How To Run Better Meetings: Choosing The Right Format For Engagement
Introduction
Meetings are essential for collaboration, but not all meetings are created equal. One of the biggest challenges in any organization is ensuring meetings are productive and engaging rather than time-consuming and ineffective.
Instead of defaulting to a standard meeting structure, choosing the right format based on the objective can significantly improve participation and outcomes. Below are five effective meeting types, when to use them, and how to make them work.
1. Daily Stand-Ups (Scrum Meetings)
Best for: Quick updates, project tracking, and team alignment.
Duration: 10–15 minutes.
Participants: Small teams (5–10 people).
Format: Everyone shares (1) what they did yesterday, (2) what they’re doing today, and (3) any blockers.
Why it works: Short, focused, and action-oriented.
Best practices:
>Stand up (literally) to keep it quick.
>Set a timer to avoid over-explaining.
>Follow up separately for detailed discussions.
2. Town Hall Meetings
Best for: Organizational updates, major announcements, Q&A sessions.
Duration: 30–60 minutes.
Participants: Large groups (company-wide or department-wide).

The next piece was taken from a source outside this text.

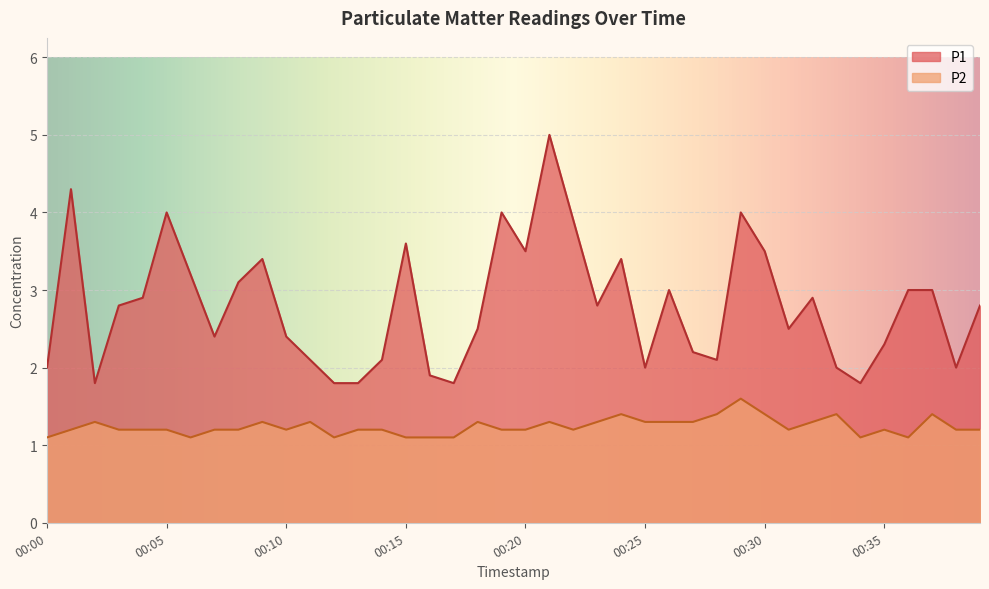

At which label does P2 reach its peak?

00:29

Format: A senior leader presents updates, followed by a structured Q&A session.
Why it works: Builds transparency, alignment, and employee engagement.
Best practices:
>Use pre-submitted questions to ensure relevance.
>Keep presentations concise and engaging.
>Allow multiple ways to participate (live, chat, anonymous).
3. Working Sessions
Best for: Collaborative problem-solving, brainstorming, deep work.
Duration: 60–120 minutes.
Participants: Small to medium-sized teams (4–12 people).
Format: Facilitator-led, focused on active contribution rather than passive listening.
Why it works: Encourages hands-on engagement and accelerates decision-making.
Best practices:
>Have a clear objective (solve X problem, design Y solution).
>Use whiteboards, sticky notes, or digital collaboration tools.
>End with a summary of next steps.
4. Decision-Making Meetings
Best for: Approving proposals, aligning stakeholders, resolving conflicts.
Duration: 30–60 minutes.
Participants: Key decision-makers only.
Format: Present options → Discuss pros/cons → Make a decision.
Why it works: Eliminates indecision and lengthy back-and-forth discussions.
Best practices:
>Use a pre-read document to ensure attendees arrive prepared.
>Define a decision-making framework (e.g., consensus, majority vote, executive sign-off).
>Assign action items post-decision.
5. One-on-One Check-Ins
Best for: Coaching, feedback, performance discussions, resolving individual concerns.
Duration: 15–45 minutes.
Participants: Two people (leader-employee, mentor-mentee).
Format: Informal but structured; focus on progress, challenges, and goals.
Why it works: Builds trust, aligns expectations, and improves communication.
Best practices:
>Listen more than you speak.
>Use a consistent structure (updates, feedback, goals).
>Take notes and follow up on commitments.
KEY TAKEAWAYS: CHOOSING THE RIGHT MEETING TYPE
Stand-ups → Quick team updates.
Town halls → Organization-wide alignment.
️ Working sessions → Hands-on problem-solving.
Decision-making meetings → Faster approvals, fewer delays.
One-on-ones → Personal growth and alignment.
Stop defaulting to generic meetings! Choose the right format, and you’ll see higher engagement, better decisions, and more productive collaboration.